**Texto apresentado:**
====
Desafios para a conciliação da Biotecnologia e a Ética

Enviada em 29/08/2019

Biotecnologia pode ser definida como uma área da ciência que utiliza organismos vivos para criar ou modificar produtos. Essa prática, apesar de ser considerada segura por alguns cientistas, acaba divergindo opiniões em relação ao que seria permitido e ético. Dessa forma, não há dúvidas que conciliar ética e biotecnologia é um grande desafio brasileiro, principalmente em pautas muito discutidas como alimentos transgênicos e clonagem.

Convém ressaltar, a princípio, que há um enorme debate em torno do consumo de alimentos transgênicos. Isso acontece devido ao fato de ser uma técnica recente, surgida somente na década de 1970, com os inúmeros avanços da engenharia genética. Dessa forma, a escassez de informação da população possibilita que opiniões não embasadas cientificamente sejam propagadas. Por consequência, o debate deixa de ter um caráter construtivo sobre os riscos e se seria ético modificar os alimentos, e assume uma postura preconceituosa frente aos avanços.   Vale destacar, também, que a produção de indivíduos geneticamente iguais perpassa uma tênue linha entre o comportamento ético e os interesses por trás dessa prática. A partir do pensamento de Arthur Schopenhauer de que todo homem toma os limites do seu próprio campo de visão como os limites do mundo, é possível compreender os desafios para definir o que é permitido. Sendo assim, a variedade de pensamentos acerca desse tema favorece as discussões e dificulta um consenso, visto que cada indivíduo acredita que sua visão é a correta.
====
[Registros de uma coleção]
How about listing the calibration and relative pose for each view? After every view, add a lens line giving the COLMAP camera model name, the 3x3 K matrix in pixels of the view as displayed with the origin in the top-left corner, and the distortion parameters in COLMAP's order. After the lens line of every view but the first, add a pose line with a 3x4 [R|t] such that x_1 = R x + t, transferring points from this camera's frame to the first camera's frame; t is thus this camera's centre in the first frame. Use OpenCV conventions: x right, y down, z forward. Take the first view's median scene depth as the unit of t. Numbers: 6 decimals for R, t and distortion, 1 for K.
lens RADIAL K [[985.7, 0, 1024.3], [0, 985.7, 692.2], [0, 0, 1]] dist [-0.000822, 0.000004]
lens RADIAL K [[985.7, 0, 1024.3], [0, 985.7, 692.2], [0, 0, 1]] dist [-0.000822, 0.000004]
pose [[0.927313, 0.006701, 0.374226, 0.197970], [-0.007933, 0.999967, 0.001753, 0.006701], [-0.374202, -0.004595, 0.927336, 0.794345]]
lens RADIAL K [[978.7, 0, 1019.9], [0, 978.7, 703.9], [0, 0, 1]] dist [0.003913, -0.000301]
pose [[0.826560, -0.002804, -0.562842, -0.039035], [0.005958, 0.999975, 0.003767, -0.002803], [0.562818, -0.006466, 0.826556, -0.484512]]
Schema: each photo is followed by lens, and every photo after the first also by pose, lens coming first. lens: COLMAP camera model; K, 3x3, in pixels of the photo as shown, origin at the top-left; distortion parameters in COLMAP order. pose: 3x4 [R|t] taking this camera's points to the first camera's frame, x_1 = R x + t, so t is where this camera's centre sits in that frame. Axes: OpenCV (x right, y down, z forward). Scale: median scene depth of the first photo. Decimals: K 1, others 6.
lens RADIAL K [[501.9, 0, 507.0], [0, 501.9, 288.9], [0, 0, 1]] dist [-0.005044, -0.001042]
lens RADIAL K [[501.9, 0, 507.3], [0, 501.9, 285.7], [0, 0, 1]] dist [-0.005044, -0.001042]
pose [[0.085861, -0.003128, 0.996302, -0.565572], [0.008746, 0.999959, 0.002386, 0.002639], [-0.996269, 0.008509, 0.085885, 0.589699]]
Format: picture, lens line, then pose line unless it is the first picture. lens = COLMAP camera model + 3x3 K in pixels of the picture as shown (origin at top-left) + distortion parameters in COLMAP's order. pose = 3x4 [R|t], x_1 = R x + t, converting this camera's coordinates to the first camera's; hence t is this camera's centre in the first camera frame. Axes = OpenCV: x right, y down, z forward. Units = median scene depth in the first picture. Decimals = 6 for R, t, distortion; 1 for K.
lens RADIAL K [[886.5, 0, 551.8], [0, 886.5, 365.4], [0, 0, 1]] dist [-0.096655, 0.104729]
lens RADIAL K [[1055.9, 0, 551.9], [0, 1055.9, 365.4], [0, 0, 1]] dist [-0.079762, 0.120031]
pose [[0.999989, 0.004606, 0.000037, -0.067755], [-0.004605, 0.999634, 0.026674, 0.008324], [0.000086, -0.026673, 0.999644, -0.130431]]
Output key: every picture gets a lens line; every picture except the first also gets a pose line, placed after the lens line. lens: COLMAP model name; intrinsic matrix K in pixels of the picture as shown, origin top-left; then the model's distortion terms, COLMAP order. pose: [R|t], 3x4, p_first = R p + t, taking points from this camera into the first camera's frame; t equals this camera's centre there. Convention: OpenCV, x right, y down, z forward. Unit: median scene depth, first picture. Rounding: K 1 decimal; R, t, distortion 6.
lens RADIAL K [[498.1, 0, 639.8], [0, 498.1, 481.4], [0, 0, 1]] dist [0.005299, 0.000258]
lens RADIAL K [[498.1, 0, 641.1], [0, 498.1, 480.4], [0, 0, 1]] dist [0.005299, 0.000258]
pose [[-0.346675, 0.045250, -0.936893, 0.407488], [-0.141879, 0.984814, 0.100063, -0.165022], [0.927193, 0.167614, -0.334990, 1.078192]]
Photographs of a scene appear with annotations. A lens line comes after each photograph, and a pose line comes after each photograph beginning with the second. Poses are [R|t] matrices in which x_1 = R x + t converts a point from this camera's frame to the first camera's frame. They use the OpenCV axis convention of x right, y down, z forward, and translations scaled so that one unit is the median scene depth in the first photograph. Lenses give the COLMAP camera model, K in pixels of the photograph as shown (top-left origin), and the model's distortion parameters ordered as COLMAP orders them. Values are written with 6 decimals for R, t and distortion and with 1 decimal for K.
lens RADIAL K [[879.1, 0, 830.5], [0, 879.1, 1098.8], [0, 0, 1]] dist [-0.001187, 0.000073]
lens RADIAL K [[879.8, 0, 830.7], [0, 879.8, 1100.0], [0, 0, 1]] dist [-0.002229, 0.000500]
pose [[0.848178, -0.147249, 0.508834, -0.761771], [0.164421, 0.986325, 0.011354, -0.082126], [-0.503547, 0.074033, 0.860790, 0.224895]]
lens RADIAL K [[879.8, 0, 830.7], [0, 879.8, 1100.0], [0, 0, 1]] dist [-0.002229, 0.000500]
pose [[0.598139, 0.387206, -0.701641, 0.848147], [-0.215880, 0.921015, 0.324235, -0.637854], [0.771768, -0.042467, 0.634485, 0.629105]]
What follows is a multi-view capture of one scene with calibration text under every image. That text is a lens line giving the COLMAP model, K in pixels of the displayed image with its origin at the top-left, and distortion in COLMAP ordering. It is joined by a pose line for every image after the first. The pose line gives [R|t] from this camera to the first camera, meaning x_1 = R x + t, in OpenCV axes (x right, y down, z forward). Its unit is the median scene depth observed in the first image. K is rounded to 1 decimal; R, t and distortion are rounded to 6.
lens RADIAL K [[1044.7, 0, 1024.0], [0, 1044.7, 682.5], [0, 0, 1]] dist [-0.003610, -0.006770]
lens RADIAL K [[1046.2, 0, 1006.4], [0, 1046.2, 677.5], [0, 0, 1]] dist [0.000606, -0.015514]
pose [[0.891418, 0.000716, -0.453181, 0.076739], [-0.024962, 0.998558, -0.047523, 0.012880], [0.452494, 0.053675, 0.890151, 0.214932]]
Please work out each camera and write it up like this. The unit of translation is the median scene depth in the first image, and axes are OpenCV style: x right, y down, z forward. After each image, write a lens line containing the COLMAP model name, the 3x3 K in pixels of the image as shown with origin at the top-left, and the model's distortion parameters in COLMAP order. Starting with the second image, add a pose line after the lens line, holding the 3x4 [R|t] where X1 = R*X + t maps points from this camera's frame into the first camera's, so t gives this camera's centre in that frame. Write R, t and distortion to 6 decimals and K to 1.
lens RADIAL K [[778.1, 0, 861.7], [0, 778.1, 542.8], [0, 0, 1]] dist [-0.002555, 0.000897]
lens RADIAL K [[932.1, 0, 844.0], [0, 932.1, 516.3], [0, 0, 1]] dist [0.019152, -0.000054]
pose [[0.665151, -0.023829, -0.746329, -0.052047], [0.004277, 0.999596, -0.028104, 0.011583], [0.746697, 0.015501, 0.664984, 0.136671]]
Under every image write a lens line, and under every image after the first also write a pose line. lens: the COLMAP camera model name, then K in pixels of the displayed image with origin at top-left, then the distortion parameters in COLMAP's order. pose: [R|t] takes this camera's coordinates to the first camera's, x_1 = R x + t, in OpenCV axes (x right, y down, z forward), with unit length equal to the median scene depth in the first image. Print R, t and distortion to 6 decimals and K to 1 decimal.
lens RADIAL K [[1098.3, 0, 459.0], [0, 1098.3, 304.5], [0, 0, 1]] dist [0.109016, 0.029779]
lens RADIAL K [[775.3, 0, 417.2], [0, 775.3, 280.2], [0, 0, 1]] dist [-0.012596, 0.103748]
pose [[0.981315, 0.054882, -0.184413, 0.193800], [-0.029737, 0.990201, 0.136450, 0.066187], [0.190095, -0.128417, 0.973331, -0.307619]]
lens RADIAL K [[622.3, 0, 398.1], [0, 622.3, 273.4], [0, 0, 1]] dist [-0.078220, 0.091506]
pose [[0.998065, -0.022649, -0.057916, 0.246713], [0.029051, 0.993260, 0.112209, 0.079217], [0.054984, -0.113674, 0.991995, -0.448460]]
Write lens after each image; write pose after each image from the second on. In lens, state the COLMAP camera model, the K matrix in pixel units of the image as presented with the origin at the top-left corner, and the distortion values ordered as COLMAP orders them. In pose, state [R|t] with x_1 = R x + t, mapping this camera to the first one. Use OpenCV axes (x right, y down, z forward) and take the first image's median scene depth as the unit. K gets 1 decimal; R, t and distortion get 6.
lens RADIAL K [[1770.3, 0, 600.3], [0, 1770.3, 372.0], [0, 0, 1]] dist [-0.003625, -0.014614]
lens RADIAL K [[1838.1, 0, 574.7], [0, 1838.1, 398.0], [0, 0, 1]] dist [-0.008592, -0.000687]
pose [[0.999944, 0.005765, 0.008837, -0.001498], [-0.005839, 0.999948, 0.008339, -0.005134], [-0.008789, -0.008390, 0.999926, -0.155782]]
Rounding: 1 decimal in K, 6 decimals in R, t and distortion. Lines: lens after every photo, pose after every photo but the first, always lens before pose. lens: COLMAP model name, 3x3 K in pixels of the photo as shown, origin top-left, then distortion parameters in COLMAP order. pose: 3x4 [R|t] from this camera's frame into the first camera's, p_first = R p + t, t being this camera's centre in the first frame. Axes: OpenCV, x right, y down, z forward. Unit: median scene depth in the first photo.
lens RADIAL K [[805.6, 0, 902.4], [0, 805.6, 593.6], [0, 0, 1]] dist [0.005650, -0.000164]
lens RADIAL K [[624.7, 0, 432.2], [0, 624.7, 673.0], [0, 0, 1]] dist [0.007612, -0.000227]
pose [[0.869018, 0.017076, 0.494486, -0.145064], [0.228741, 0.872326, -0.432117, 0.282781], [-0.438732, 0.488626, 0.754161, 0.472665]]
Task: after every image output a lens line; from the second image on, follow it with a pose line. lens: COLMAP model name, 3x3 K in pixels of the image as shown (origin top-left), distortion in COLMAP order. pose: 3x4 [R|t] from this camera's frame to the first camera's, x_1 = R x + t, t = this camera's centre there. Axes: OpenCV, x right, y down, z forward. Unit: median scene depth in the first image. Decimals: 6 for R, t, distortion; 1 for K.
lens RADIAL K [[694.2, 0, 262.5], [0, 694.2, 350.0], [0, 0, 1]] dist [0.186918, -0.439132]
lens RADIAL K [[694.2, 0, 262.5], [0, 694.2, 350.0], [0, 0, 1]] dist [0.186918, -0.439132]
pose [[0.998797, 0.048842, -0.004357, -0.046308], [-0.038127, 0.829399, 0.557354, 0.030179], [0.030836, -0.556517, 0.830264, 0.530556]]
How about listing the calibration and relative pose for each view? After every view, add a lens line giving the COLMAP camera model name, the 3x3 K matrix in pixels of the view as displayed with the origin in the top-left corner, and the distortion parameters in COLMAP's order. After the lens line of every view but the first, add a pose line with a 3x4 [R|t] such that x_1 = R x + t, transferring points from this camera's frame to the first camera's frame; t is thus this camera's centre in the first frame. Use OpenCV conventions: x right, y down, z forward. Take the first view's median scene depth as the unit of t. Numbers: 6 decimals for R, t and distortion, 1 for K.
====
**Tarefa proposta A:**
Transcreva todas as frases dos parágrafos da redação sobre biotecnologia e ética que contêm a palavra "ético" ou "ética".
**Tarefa proposta B:**
Retome a redação sobre biotecnologia e ética a partir da última frase e escreva o parágrafo seguinte.

**Espaço da resposta A:**
- Essa prática, apesar de ser considerada segura por alguns cientistas, acaba divergindo opiniões em relação ao que seria permitido e ético.
- Dessa forma, não há dúvidas que conciliar ética e biotecnologia é um grande desafio brasileiro, principalmente em pautas muito discutidas como alimentos transgênicos e clonagem.
- Por consequência, o debate deixa de ter um caráter construtivo sobre os riscos e se seria ético modificar os alimentos, e assume uma postura preconceituosa frente aos avanços.
- Vale destacar, também, que a produção de indivíduos geneticamente iguais perpassa uma tênue linha entre o comportamento ético e os interesses por trás dessa prática.

**Espaço da resposta B:**
Portanto, medidas são necessárias para resolver esse impasse. Cabe ao Estado, por meio do Ministério da Educação, promover debates construtivos na sociedade que possibilitem o esclarecimento dos prós e contras do uso da biotecnologia, a fim de que a população não tenha uma opinião baseada no senso comum. Ademais, é importante que o Estado exerça seu poder e proíba práticas prejudiciais a seres humanos ou animais, a fim de manter a ética e respeitar os direitos humanos.